— TO DO —
Please work out how many of the lines below include "connectAlbedo". Only the number should be given.

• • •

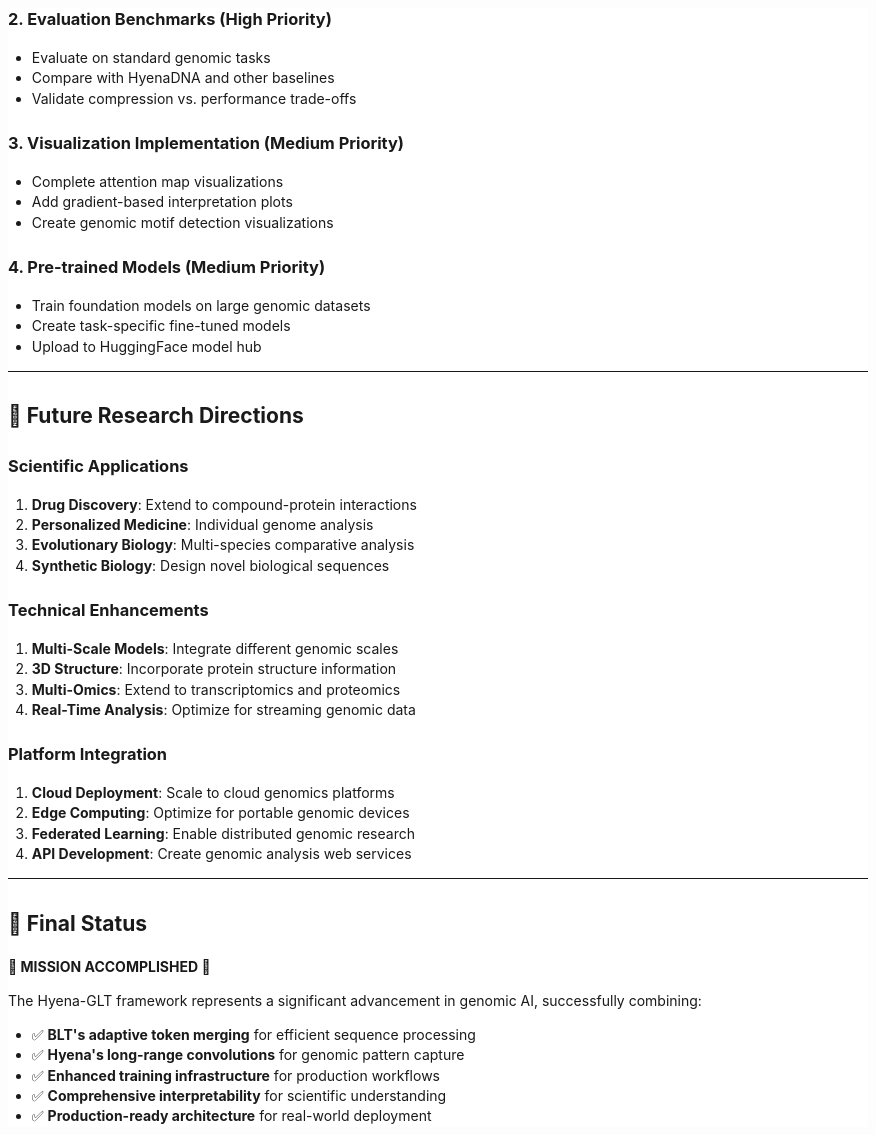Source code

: ### **2. Evaluation Benchmarks** (High Priority)
- Evaluate on standard genomic tasks
- Compare with HyenaDNA and other baselines
- Validate compression vs. performance trade-offs

### **3. Visualization Implementation** (Medium Priority)
- Complete attention map visualizations
- Add gradient-based interpretation plots
- Create genomic motif detection visualizations

### **4. Pre-trained Models** (Medium Priority)
- Train foundation models on large genomic datasets
- Create task-specific fine-tuned models
- Upload to HuggingFace model hub

---

## 🔮 Future Research Directions

### **Scientific Applications**
1. **Drug Discovery**: Extend to compound-protein interactions
2. **Personalized Medicine**: Individual genome analysis
3. **Evolutionary Biology**: Multi-species comparative analysis
4. **Synthetic Biology**: Design novel biological sequences

### **Technical Enhancements**
1. **Multi-Scale Models**: Integrate different genomic scales
2. **3D Structure**: Incorporate protein structure information
3. **Multi-Omics**: Extend to transcriptomics and proteomics
4. **Real-Time Analysis**: Optimize for streaming genomic data

### **Platform Integration**
1. **Cloud Deployment**: Scale to cloud genomics platforms
2. **Edge Computing**: Optimize for portable genomic devices
3. **Federated Learning**: Enable distributed genomic research
4. **API Development**: Create genomic analysis web services

---

## 🏁 Final Status

**🎉 MISSION ACCOMPLISHED 🎉**

The Hyena-GLT framework represents a significant advancement in genomic AI, successfully combining:

- ✅ **BLT's adaptive token merging** for efficient sequence processing
- ✅ **Hyena's long-range convolutions** for genomic pattern capture
- ✅ **Enhanced training infrastructure** for production workflows
- ✅ **Comprehensive interpretability** for scientific understanding
- ✅ **Production-ready architecture** for real-world deployment
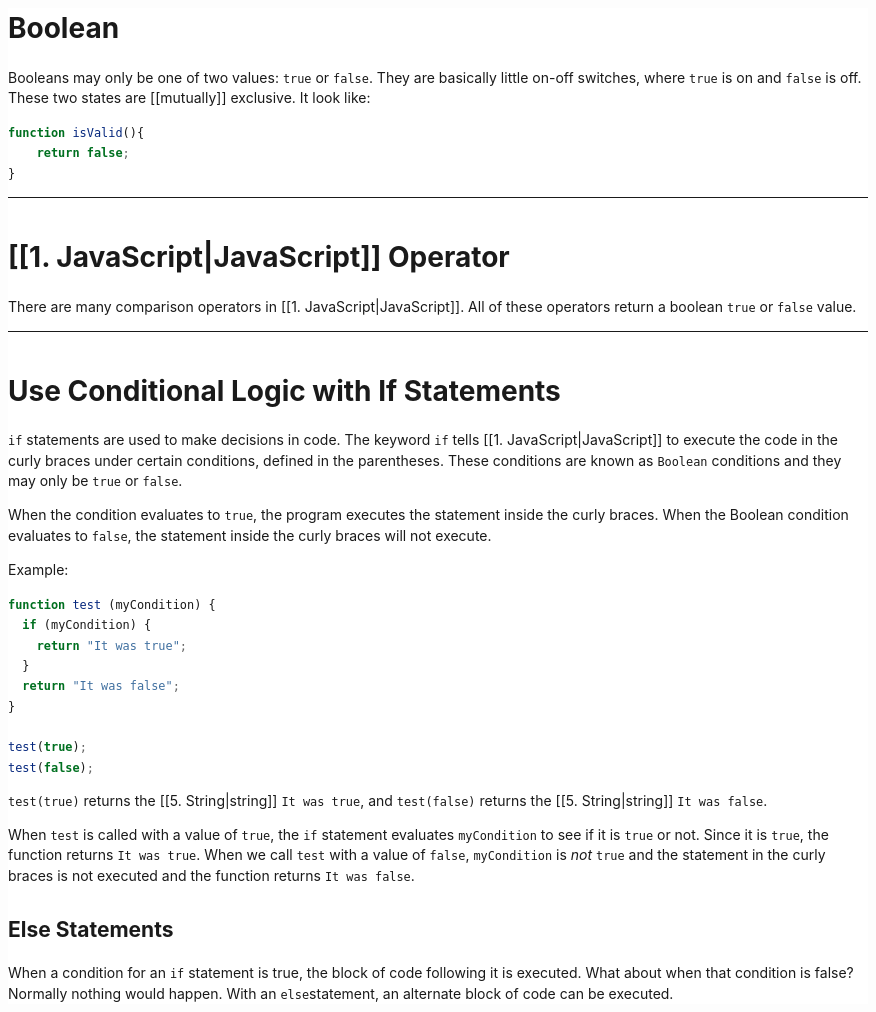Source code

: # Boolean
Booleans may only be one of two values: `true` or `false`. They are basically little on-off switches, where `true` is on and `false` is off. These two states are [[mutually]] exclusive. It look like:

```js
function isValid(){
	return false;
}
```

--- 

# [[1. JavaScript|JavaScript]] Operator
There are many comparison operators in [[1. JavaScript|JavaScript]]. All of these operators return a boolean `true` or `false` value.

---
# **Use Conditional Logic with If Statements**
`if` statements are used to make decisions in code. The keyword `if` tells [[1. JavaScript|JavaScript]] to execute the code in the curly braces under certain conditions, defined in the parentheses. These conditions are known as `Boolean` conditions and they may only be `true` or `false`.

When the condition evaluates to `true`, the program executes the statement inside the curly braces. When the Boolean condition evaluates to `false`, the statement inside the curly braces will not execute.

Example:

```js
function test (myCondition) {
  if (myCondition) {
    return "It was true";
  }
  return "It was false";
}

test(true);
test(false);
```
`test(true)` returns the [[5. String|string]] `It was true`, and `test(false)` returns the [[5. String|string]] `It was false`.

When `test` is called with a value of `true`, the `if` statement evaluates `myCondition` to see if it is `true` or not. Since it is `true`, the function returns `It was true`. When we call `test` with a value of `false`, `myCondition` is _not_ `true` and the statement in the curly braces is not executed and the function returns `It was false`.

## **Else Statements**
When a condition for an `if` statement is true, the block of code following it is executed. What about when that condition is false? Normally nothing would happen. With an `else`statement, an alternate block of code can be executed.
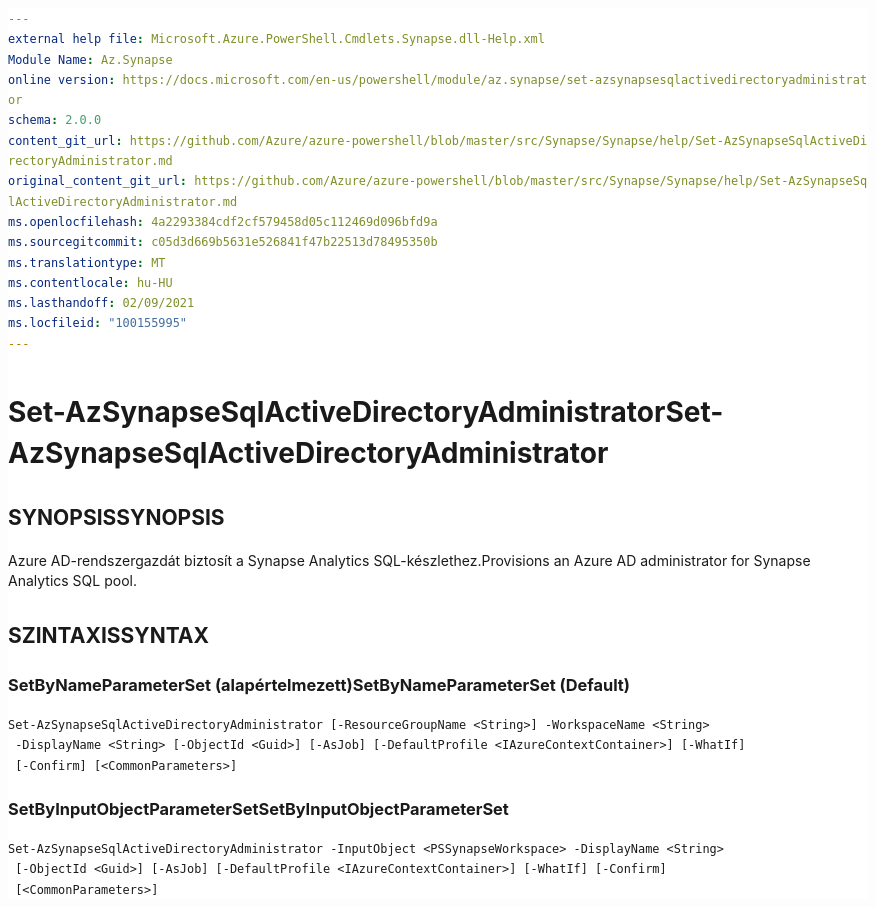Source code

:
 ```yaml
---
external help file: Microsoft.Azure.PowerShell.Cmdlets.Synapse.dll-Help.xml
Module Name: Az.Synapse
online version: https://docs.microsoft.com/en-us/powershell/module/az.synapse/set-azsynapsesqlactivedirectoryadministrator
schema: 2.0.0
content_git_url: https://github.com/Azure/azure-powershell/blob/master/src/Synapse/Synapse/help/Set-AzSynapseSqlActiveDirectoryAdministrator.md
original_content_git_url: https://github.com/Azure/azure-powershell/blob/master/src/Synapse/Synapse/help/Set-AzSynapseSqlActiveDirectoryAdministrator.md
ms.openlocfilehash: 4a2293384cdf2cf579458d05c112469d096bfd9a
ms.sourcegitcommit: c05d3d669b5631e526841f47b22513d78495350b
ms.translationtype: MT
ms.contentlocale: hu-HU
ms.lasthandoff: 02/09/2021
ms.locfileid: "100155995"
---
```

# <span data-ttu-id="b3f42-101">Set-AzSynapseSqlActiveDirectoryAdministrator</span><span class="sxs-lookup"><span data-stu-id="b3f42-101">Set-AzSynapseSqlActiveDirectoryAdministrator</span></span>

## <span data-ttu-id="b3f42-102">SYNOPSIS</span><span class="sxs-lookup"><span data-stu-id="b3f42-102">SYNOPSIS</span></span>
<span data-ttu-id="b3f42-103">Azure AD-rendszergazdát biztosít a Synapse Analytics SQL-készlethez.</span><span class="sxs-lookup"><span data-stu-id="b3f42-103">Provisions an Azure AD administrator for Synapse Analytics SQL pool.</span></span>

## <span data-ttu-id="b3f42-104">SZINTAXIS</span><span class="sxs-lookup"><span data-stu-id="b3f42-104">SYNTAX</span></span>

### <span data-ttu-id="b3f42-105">SetByNameParameterSet (alapértelmezett)</span><span class="sxs-lookup"><span data-stu-id="b3f42-105">SetByNameParameterSet (Default)</span></span>
```
Set-AzSynapseSqlActiveDirectoryAdministrator [-ResourceGroupName <String>] -WorkspaceName <String>
 -DisplayName <String> [-ObjectId <Guid>] [-AsJob] [-DefaultProfile <IAzureContextContainer>] [-WhatIf]
 [-Confirm] [<CommonParameters>]
```

### <span data-ttu-id="b3f42-106">SetByInputObjectParameterSet</span><span class="sxs-lookup"><span data-stu-id="b3f42-106">SetByInputObjectParameterSet</span></span>
```
Set-AzSynapseSqlActiveDirectoryAdministrator -InputObject <PSSynapseWorkspace> -DisplayName <String>
 [-ObjectId <Guid>] [-AsJob] [-DefaultProfile <IAzureContextContainer>] [-WhatIf] [-Confirm]
 [<CommonParameters>]
```
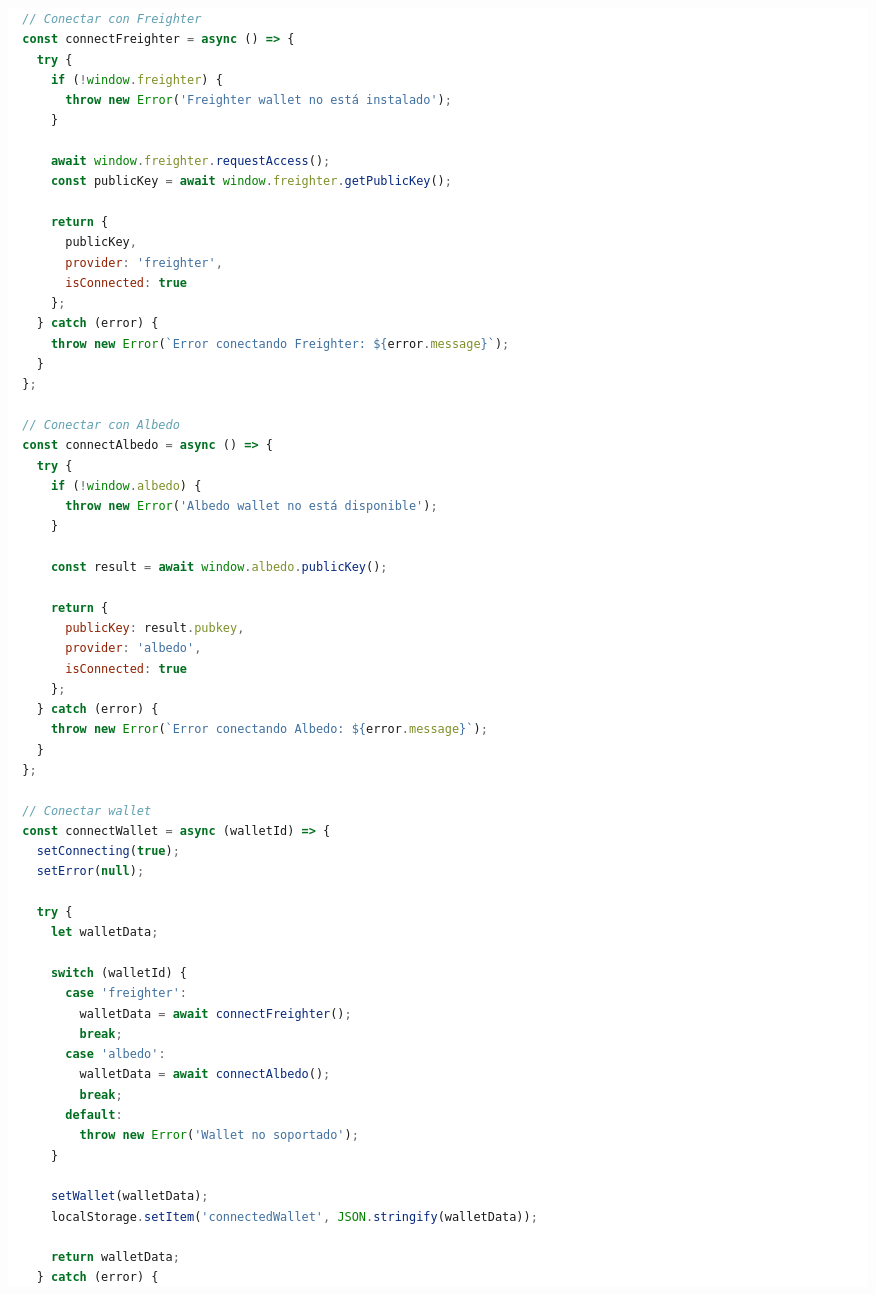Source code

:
 ```javascript
  // Conectar con Freighter
  const connectFreighter = async () => {
    try {
      if (!window.freighter) {
        throw new Error('Freighter wallet no está instalado');
      }

      await window.freighter.requestAccess();
      const publicKey = await window.freighter.getPublicKey();
      
      return {
        publicKey,
        provider: 'freighter',
        isConnected: true
      };
    } catch (error) {
      throw new Error(`Error conectando Freighter: ${error.message}`);
    }
  };

  // Conectar con Albedo
  const connectAlbedo = async () => {
    try {
      if (!window.albedo) {
        throw new Error('Albedo wallet no está disponible');
      }

      const result = await window.albedo.publicKey();
      
      return {
        publicKey: result.pubkey,
        provider: 'albedo',
        isConnected: true
      };
    } catch (error) {
      throw new Error(`Error conectando Albedo: ${error.message}`);
    }
  };

  // Conectar wallet
  const connectWallet = async (walletId) => {
    setConnecting(true);
    setError(null);

    try {
      let walletData;
      
      switch (walletId) {
        case 'freighter':
          walletData = await connectFreighter();
          break;
        case 'albedo':
          walletData = await connectAlbedo();
          break;
        default:
          throw new Error('Wallet no soportado');
      }

      setWallet(walletData);
      localStorage.setItem('connectedWallet', JSON.stringify(walletData));
      
      return walletData;
    } catch (error) {
```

• • •

— FINISHED TASK —
2